L’Ordre des médecins se fait menaçant en cas de dérive avérée : « La mise en danger des patients, s’il apparaissait qu’elle puisse être provoquée par des traitements non validés scientifiquement, pourrait justifier […] la saisine du Directeur général de l’Agence régionale de santé (ARS) pour demander une suspension immédiate de l’activité de ces médecins. »

Le Dr Sophie Gonnet, qui fait partie de l’équipe de généralistes qui pense avoir mis en lumière l’efficacité d’antihistaminiques sur le virus, assure n’avoir reçu aucune convocation à l’heure actuelle. « Peut-être que ça va venir, souffle-t-elle. Ça ne m’inspire pas grand-chose. On trouve qu’ils feraient mieux de s’intéresser à ce médicament plutôt que de nous chercher des noises. On a raisonné avant de le prescrire. On prendra nos responsabilités de médecins, il n’y a pas de souci. »

Les médecins ont la liberté de prescrire des médicaments en dehors du cadre de leur Autorisation de mise sur le marché, mais ils doivent le préciser sur l’ordonnance et engagent leur responsabilité. La médiatisation, elle, est sévèrement encadrée.
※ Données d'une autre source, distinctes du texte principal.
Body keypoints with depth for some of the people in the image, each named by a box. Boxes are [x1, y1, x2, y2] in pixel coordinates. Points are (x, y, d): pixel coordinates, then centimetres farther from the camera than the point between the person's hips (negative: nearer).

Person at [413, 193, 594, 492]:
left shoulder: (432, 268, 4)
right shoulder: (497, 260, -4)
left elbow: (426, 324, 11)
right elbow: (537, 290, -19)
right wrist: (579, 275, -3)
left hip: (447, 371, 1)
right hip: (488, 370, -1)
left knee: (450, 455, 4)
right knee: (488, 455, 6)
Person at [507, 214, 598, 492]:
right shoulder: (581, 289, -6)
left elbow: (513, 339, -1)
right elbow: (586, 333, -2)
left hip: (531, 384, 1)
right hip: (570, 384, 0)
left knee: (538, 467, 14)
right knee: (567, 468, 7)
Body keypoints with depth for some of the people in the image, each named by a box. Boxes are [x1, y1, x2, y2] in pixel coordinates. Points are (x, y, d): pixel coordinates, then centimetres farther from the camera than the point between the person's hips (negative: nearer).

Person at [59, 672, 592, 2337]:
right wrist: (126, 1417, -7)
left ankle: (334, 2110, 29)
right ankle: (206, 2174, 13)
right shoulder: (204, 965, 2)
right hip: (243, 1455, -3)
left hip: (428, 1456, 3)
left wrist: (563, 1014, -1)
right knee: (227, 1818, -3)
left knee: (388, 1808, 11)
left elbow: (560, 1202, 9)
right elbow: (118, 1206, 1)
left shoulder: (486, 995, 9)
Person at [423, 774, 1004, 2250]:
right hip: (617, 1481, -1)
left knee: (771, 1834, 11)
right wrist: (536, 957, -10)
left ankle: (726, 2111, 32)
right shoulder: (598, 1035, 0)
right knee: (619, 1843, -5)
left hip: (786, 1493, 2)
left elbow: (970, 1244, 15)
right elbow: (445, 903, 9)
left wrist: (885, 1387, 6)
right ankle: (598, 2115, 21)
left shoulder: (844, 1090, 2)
Le Code de la santé publique précise que « lorsque le médecin participe à une action d’information du public de caractère éducatif et sanitaire, quel qu’en soit le moyen de diffusion, il doit ne faire état que de données confirmées, faire preuve de prudence et avoir le souci des répercussions de ses propos auprès du public. »

L’article suivant, cité par le CNOM, est encore plus restrictif : « Les médecins ne doivent pas divulguer dans les milieux médicaux un procédé nouveau de diagnostic ou de traitement insuffisamment éprouvé sans accompagner leur communication des réserves qui s’imposent. Ils ne doivent pas faire une telle divulgation dans le public non médical. »

L’usage d’un médicament hors AMM le plus célèbre depuis le début de cette crise sanitaire est celui de l’hydroxychloroquine. Sa promotion par le Pr Didier Raoult a conduit à un encadrement de sa délivrance.